Chi-squared and T-test

INTRODUCTION

TEAM: Alex Stephenson, Anna Gorobtsova, Elizaveta Dyachenko, Marina Romanova

COUNTRY: Slovenia

YEAR: 2014

TOPIC: Health and Care

INDIVIDUAL CONTRIBUTION:

We chose variables and formulated the hypotheses and conclusions together.
Anna and Elizaveta were mostly doing Chi-squared test, while Alex and Marina were doing T-test.

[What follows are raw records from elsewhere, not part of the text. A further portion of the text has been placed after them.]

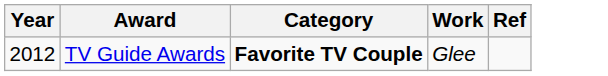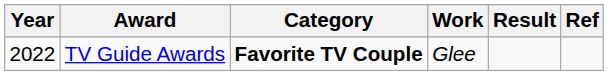+ column: Result
TV Guide Awards | Year: 2012 -> 2022
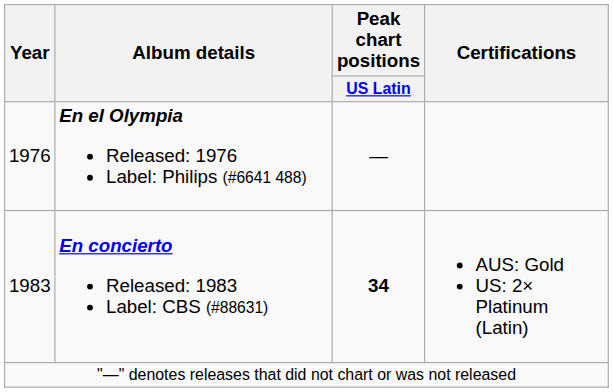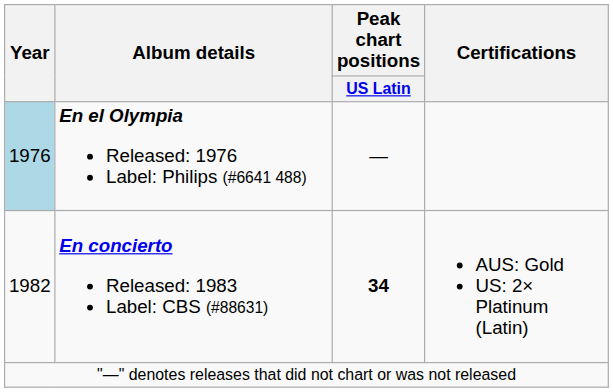En el Olympia Released: 1976 Label: Philips (#6641 488) | Year: no background -> lightblue background
En concierto Released: 1983 Label: CBS (#88631) | Year: 1983 -> 1982
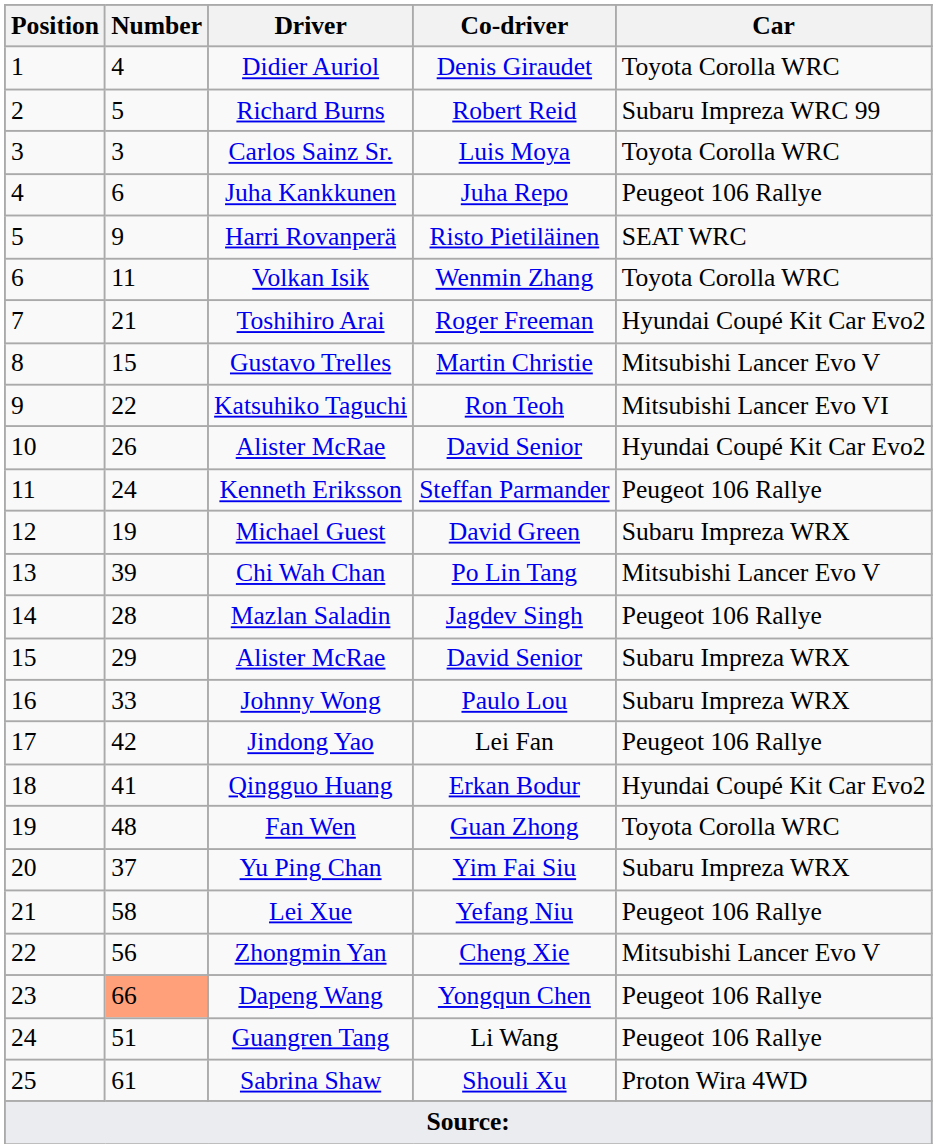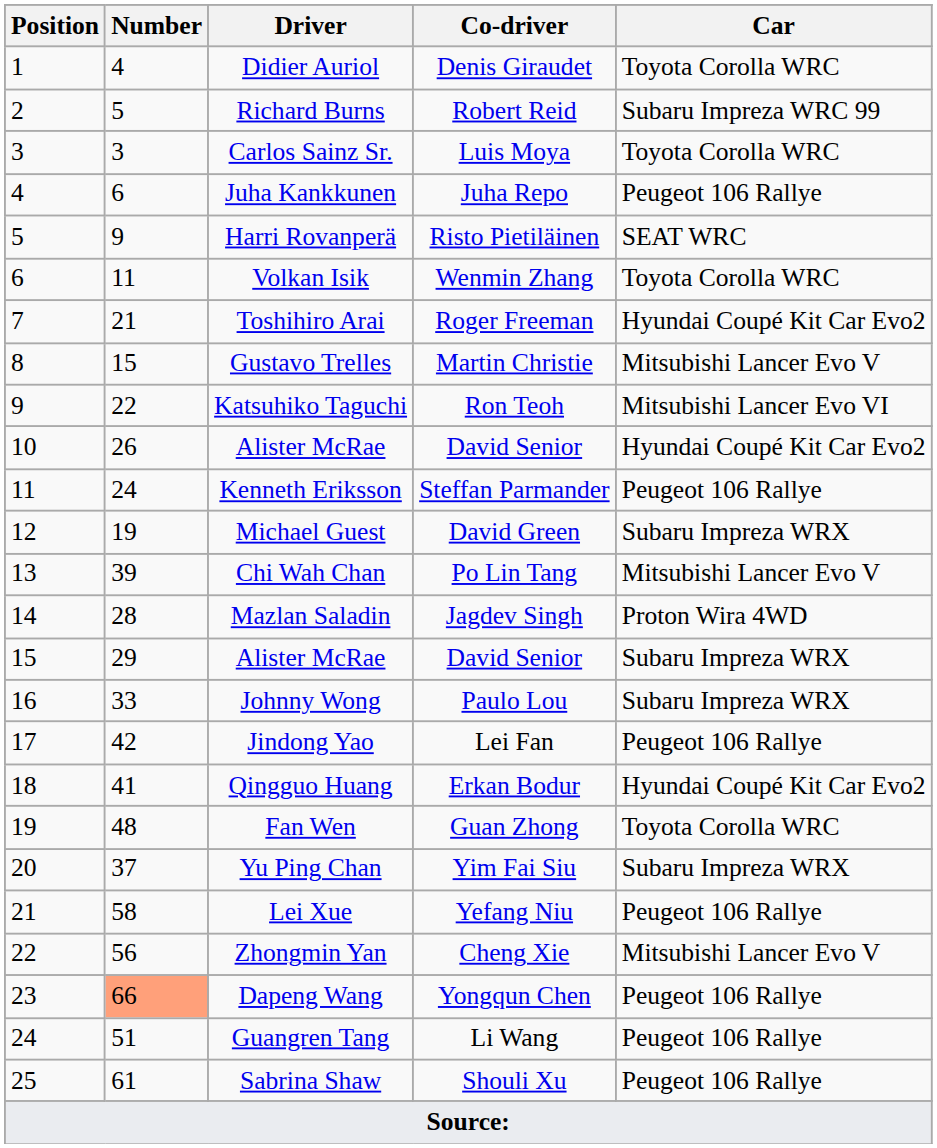Mazlan Saladin | Car: Peugeot 106 Rallye -> Proton Wira 4WD
Sabrina Shaw | Car: Proton Wira 4WD -> Peugeot 106 Rallye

Still, we were dealing together with different problems in different parts of our analysis.
In Chi-squared test, Anna created a barplot, contingency table, and run the test, while Elizaveta added more text and analyzed the residuals.
In T-test, Marina created a boxplot, and checked the normality with Q-Q plot, while Alex created a histogram and run both the T-test and non-parametric test.

Firstly, we download all the needed libraries and database.

library(rmarkdown)
library(foreign)
library(ggplot2)
library(gapminder)
library(dplyr)
library(psych)
library(corrplot)
library(knitr)
library(data.table)
library(moments)
library(sjPlot)

Slovenia <- read.spss("ESS7SI.sav", use.value.labels = T, to.data.frame = T, na.omit = T)

CHI-SQUARED TEST

Variables:

gndr - Gender
jbexebs - In any job, ever exposed to: breathing in smoke, fumes, powder, dust

Hypothesis:

H0: Gender and being exposed to breathing smoke in a job are independent variables.
H1: Gender and being exposed to breathing smoke in a job are not independent variables.

We select necessary variables, make a separate database, and inspect the data.

data1 <- select(Slovenia, c("gndr","jbexebs"))
str(data1)

## 'data.frame':    1224 obs. of  2 variables:
##  $ gndr   : Factor w/ 2 levels "Male","Female": 1 1 2 1 2 1 1 2 1 2 ...
##  $ jbexebs: Factor w/ 2 levels "Not marked","Marked": 1 1 1 1 1 1 2 1 2 2 ...
##  - attr(*, "variable.labels")= Named chr  "Title of dataset" "ESS round" "Edition" "Production date" ...
##   ..- attr(*, "names")= chr  "name" "essround" "edition" "proddate" ...
##  - attr(*, "codepage")= int 65001

We create a stacked barplot.

sjp.xtab(data1$jbexebs, data1$gndr, bar.pos = "stack", geom.colors = c("skyblue", "salmon", "greenyellow"), 
         title = "Being exposed to breathing smoke in a job distributed by gender", axis.titles = "Exposure to breathing smoke in a job", 
         legend.title = "Gender", axis.labels = c("Not exposed", "Exposed"), show.total = FALSE, margin = "row")

From the barplot it can be seen that there are much less people in Slovenia who are exposed to breathing smoke in a job. Nevertheless, there are more men than women among them.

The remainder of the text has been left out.